ALEGORIA: NOTÁVEL SABER JURÍDICO E REPUTAÇÃO ILIBADA

ALEGORIA: NOTÁVEL SABER JURÍDICO E REPUTAÇÃO ILIBADA

Valentino Aparecido de Andrade

É da tradição bíblica, surgida com SÃO PAULO, a compreensão do papel da alegoria na hermenêutica cristã. Disso nos fala o filósofo francês, PAUL RICOEUR em Prefácio a Bultmann, que integra sua indispensável obra, “O Conflito de Interpretações: Ensaios de Hermenêutica”: 

 

O termo ‘alegoria’ só possui, aqui [referindo-se ele a uma passagem da Epístola aos Gálatas, uma relação de semelhança literária com a alegoria dos gramáticos, de que Cícero nos diz que ‘ela consiste em dizer uma coisa para fazer entender outra’. Mas, enquanto que a alegoria pagã servia para conciliar os mitos com a filosofia e, por conseguinte, para reduzi-los enquanto mitos; a alegoria paulina – e as de Tertuliano, bem como as de Orígenes, que delas dependem – é inseparável do mistério do Cristo.
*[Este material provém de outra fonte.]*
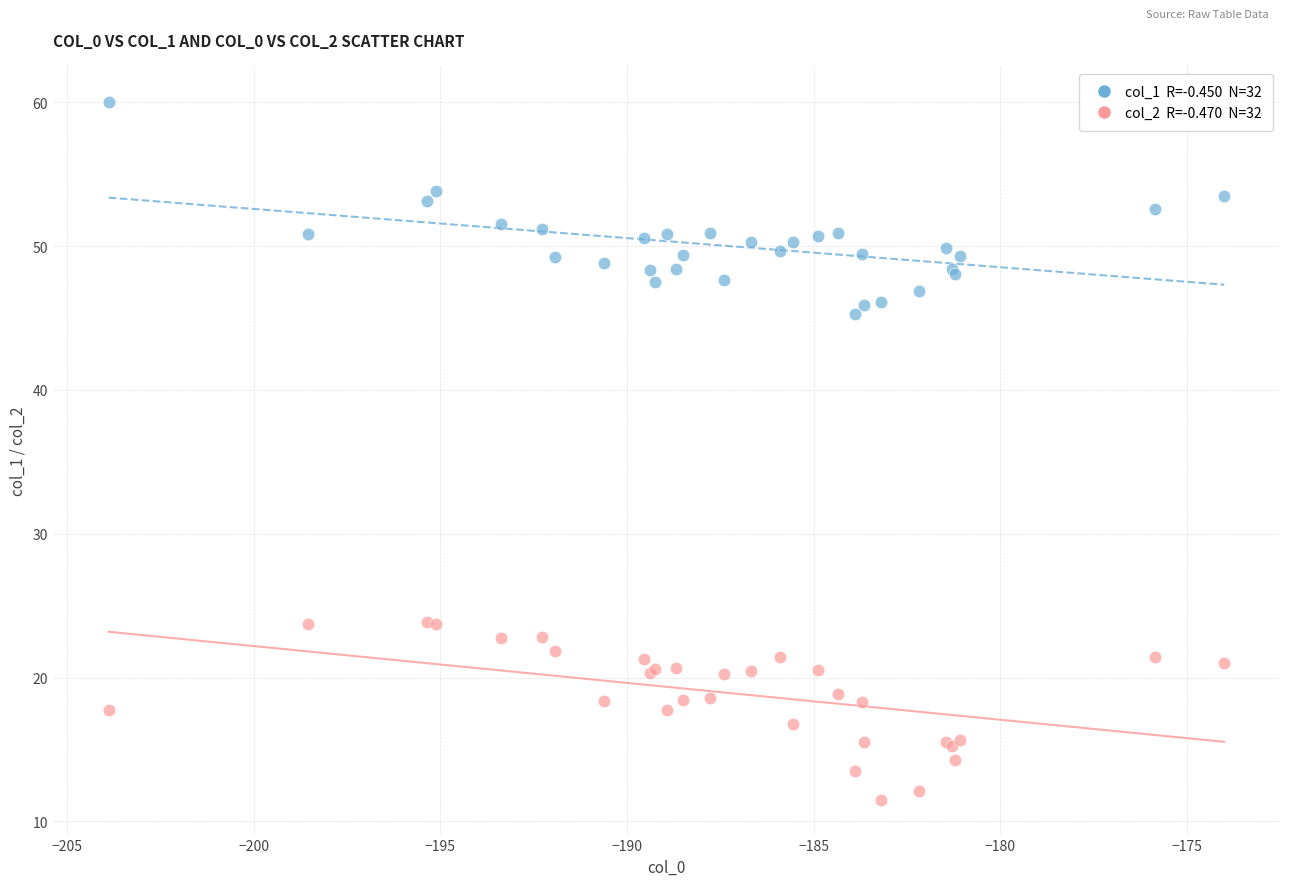

Across all series, what Y value is closest to 35?

45.3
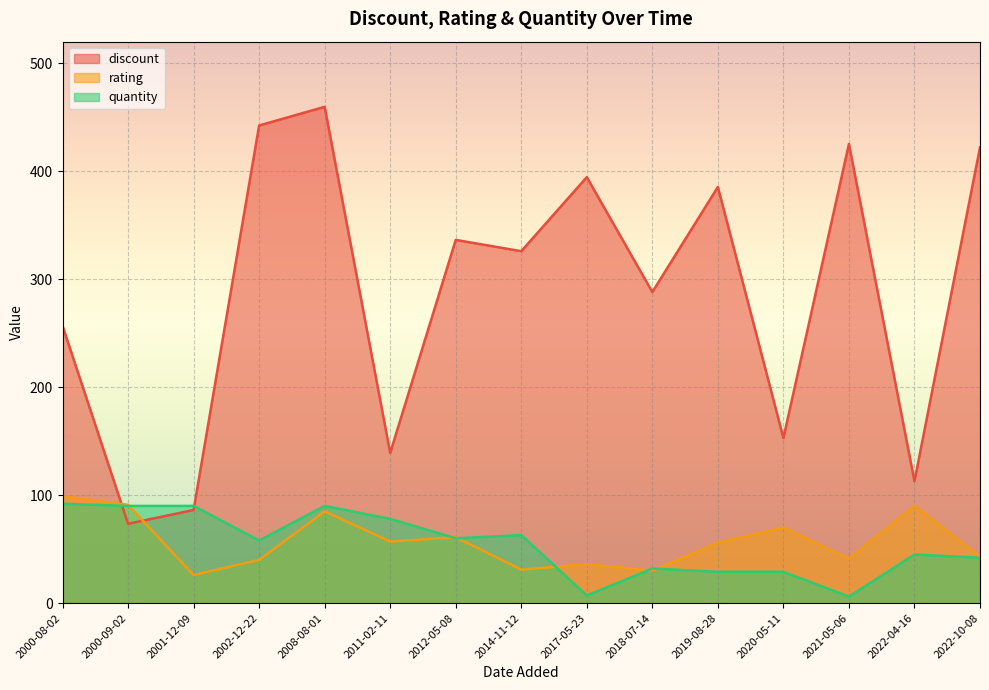

Where is the first local maximum for rating?

2008-08-01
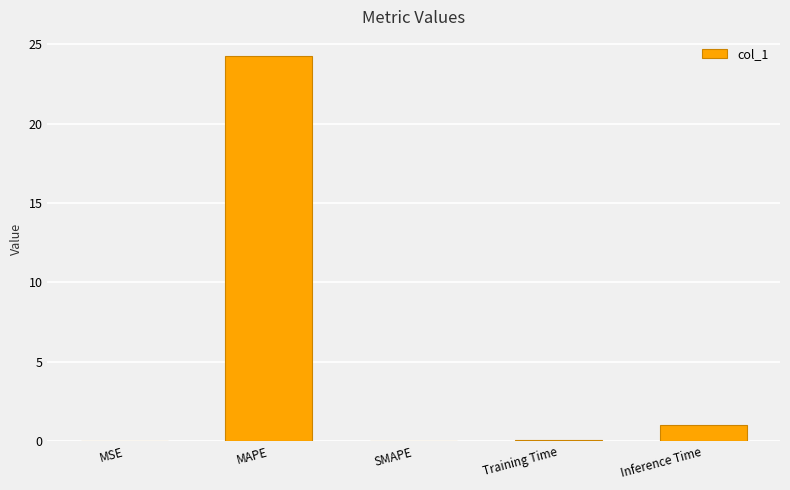

Where is the data nearest to the value 12?

Inference Time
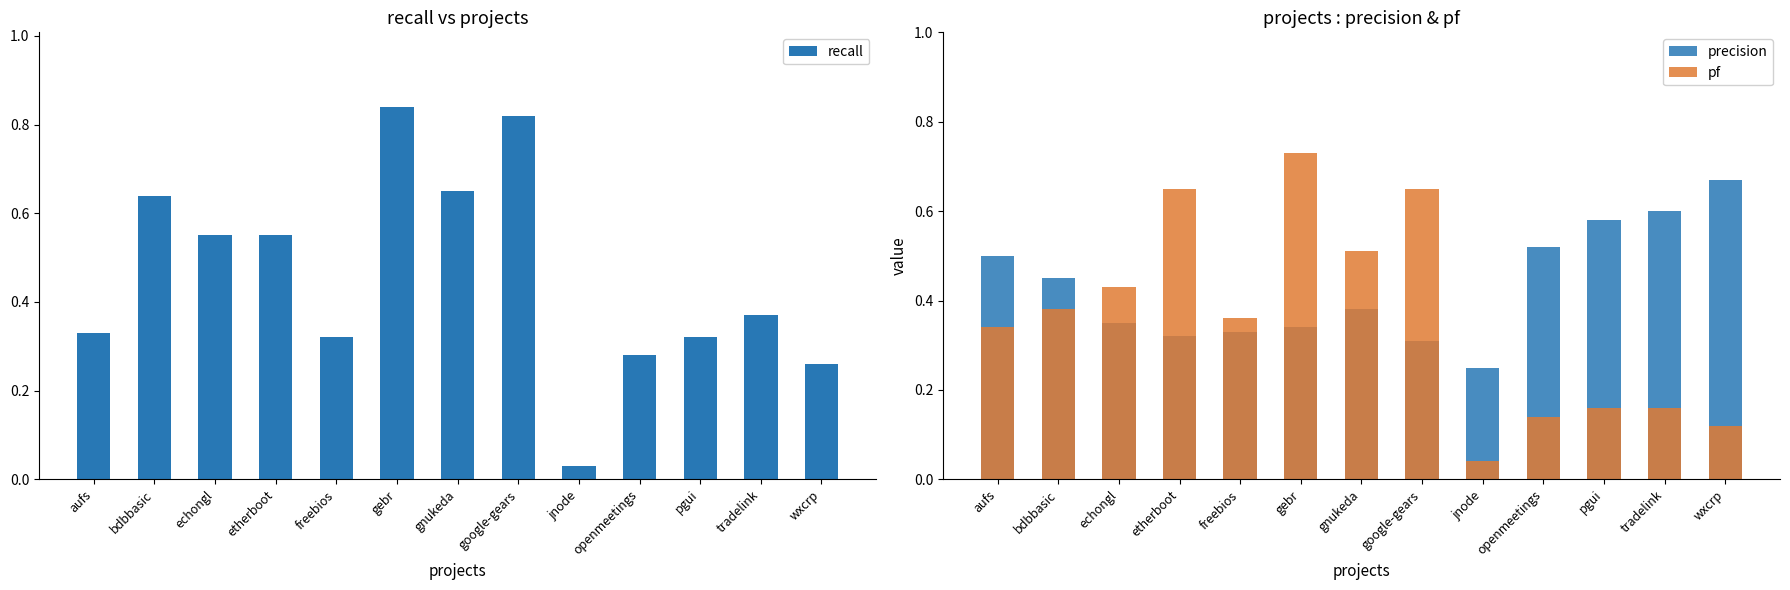

What is the value of the pf bar at the 10th from the left?

0.1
Estoicismo e platonismo fornecerão apenas uma linguagem, até mesmo uma sobrecarga comprometedora e extraviadora. 

 

No campo da Hermenêutica jurídica, não se costuma dar grande importância à alegoria, tratada como se não existisse, ou como se fosse incompatível com o Direito. Mas temos um exemplo que demonstra como a alegoria está presente nas normas jurídicas. E o exemplo se refere a uma norma de nossa constituição: a que trata dos requisitos para que alguém possa ser indicado ao cargo de ministro do Supremo Tribunal Federal.

 

Com efeito, pelo enunciado normativo, diz-se que são dois esses requisitos: que o candidato possua um notável saber jurídico, e que, aliado a esse ímpar conhecimento, tenha uma reputação ilibada. Não há no texto da Constituição de 1988 qualquer referência ao conteúdo desses conceitos, que assim surgem indeterminados, como, por exemplo, o requisito quanto ao notável saber jurídico, pois como se o pode aferir?

 

Pois bem, caro leitor, está aí um perfeito exemplo de que como a alegoria deve ser levada em consideração no terreno da Hermenêutica jurídica, porque, como observou CÍCERO, a alegoria consiste em dizer uma coisa para fazer entender outra. Assim, quando o texto da Constituição de 1988 fala em notável saber jurídico, deve-se considerar a presença da alegoria, na medida em que o que quis o Legislador dizer não é isso, senão que o candidato deva ser confiável e leal.

 

SÃO PAULO, na Epístola aos Gálatas, a que nos referimos acima, diz algo que podemos aplicar à norma constitucional em questão: Essas coisas foram ditas alegoricamente. Acerca da norma constitucional que trata dos requisitos ao cargo de ministro do STF, devemos dizer o mesmo: Essas coisas, esses requisitos, foram ditas alegoricamente.